Nimmt die Wirkung eines Vorbilds ab?

Maike Koberg:
Wenn ich mein Vorbild als Motivationsfaktor benutzt habe und irgendwann das Ziel erreicht habe, brauche ich für die nächsten Schritte in meiner Entwicklung eventuell ein neues Vorbild.

Wenn über Nachwuchstalente gesprochen wird, wird oft der Vergleich gesucht - was macht es mit Kindern und Jugendlichen, wenn sie mit Prädikaten wie "der nächste Mikkel Hansen" gelobt werden?

Maike Koberg:
Das kann zu erheblichem Druck führen. Da unterscheide ich auch ganz stark. Ein Vorbild muss aus mir als Sportler heraus kommen. Dann ist es völlig egal, wer das ist - dann finde ich darüber meine eigene Motivation! Wird hingegen von Außen eine ideale Figur an einen jungen Menschen herangetragen, ist das meist belastend.
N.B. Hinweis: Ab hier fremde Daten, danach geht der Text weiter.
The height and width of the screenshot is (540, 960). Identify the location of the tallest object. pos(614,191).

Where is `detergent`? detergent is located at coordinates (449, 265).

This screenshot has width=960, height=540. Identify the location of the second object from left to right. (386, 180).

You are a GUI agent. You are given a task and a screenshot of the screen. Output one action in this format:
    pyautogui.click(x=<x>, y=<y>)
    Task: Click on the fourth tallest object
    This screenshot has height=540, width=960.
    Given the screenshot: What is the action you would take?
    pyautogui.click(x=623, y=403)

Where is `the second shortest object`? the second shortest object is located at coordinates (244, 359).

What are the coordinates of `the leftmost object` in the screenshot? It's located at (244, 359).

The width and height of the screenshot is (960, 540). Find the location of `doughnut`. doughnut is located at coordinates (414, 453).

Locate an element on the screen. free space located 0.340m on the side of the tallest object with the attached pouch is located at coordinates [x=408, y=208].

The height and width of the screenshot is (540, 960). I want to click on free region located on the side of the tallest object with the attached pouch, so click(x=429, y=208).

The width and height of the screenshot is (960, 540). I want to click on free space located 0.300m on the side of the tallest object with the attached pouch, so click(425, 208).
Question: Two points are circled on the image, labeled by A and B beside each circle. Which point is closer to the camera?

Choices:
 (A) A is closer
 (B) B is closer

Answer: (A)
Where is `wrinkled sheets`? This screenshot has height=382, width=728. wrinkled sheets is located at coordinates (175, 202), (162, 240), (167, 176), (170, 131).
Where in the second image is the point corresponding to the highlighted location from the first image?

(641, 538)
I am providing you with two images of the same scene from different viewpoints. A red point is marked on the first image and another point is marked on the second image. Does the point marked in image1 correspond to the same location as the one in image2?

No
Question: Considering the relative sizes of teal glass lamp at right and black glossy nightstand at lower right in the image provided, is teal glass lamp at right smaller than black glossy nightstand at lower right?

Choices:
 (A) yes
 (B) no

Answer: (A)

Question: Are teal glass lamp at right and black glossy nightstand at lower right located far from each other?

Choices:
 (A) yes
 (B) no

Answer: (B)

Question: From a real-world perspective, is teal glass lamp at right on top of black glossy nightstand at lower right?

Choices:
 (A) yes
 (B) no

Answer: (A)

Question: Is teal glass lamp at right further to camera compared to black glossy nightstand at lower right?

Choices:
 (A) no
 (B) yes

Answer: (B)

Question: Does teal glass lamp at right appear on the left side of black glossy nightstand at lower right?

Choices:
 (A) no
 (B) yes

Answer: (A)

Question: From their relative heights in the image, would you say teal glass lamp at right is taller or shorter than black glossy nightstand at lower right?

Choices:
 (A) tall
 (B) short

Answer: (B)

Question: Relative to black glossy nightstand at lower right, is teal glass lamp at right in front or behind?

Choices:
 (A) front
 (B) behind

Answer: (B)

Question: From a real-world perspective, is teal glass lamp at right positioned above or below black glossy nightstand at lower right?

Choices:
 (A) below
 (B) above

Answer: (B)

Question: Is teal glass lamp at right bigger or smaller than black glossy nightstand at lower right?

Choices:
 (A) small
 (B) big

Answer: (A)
Welche Rolle spielen ehrgeizige Eltern?

Maike Koberg:
Das kann ganz gefährlich sein. Die Kinder müssen selbst entscheiden, wer ihr Vorbild ist . Ihnen etwas überzustülpen, bringt niemandem etwas. Vielmehr sind Kinder und Jugendliche davon oft innerlich demotiviert, wenn sie diesen Erwartungen nicht gerecht werden, weil es vielleicht zu viel Druck ist. So kann ich ein Vorbild als Außenstehender für einen Nachwuchssportler auch verbrennen, denn die eigenen Vorbilder von uns Erwachsene lassen sich nicht auf die Kinder übertragen. Für die sind es oft nur Namen. In der Persönlichkeitsentwicklung sind die eigenen Ideen für Vorbilder motivierender!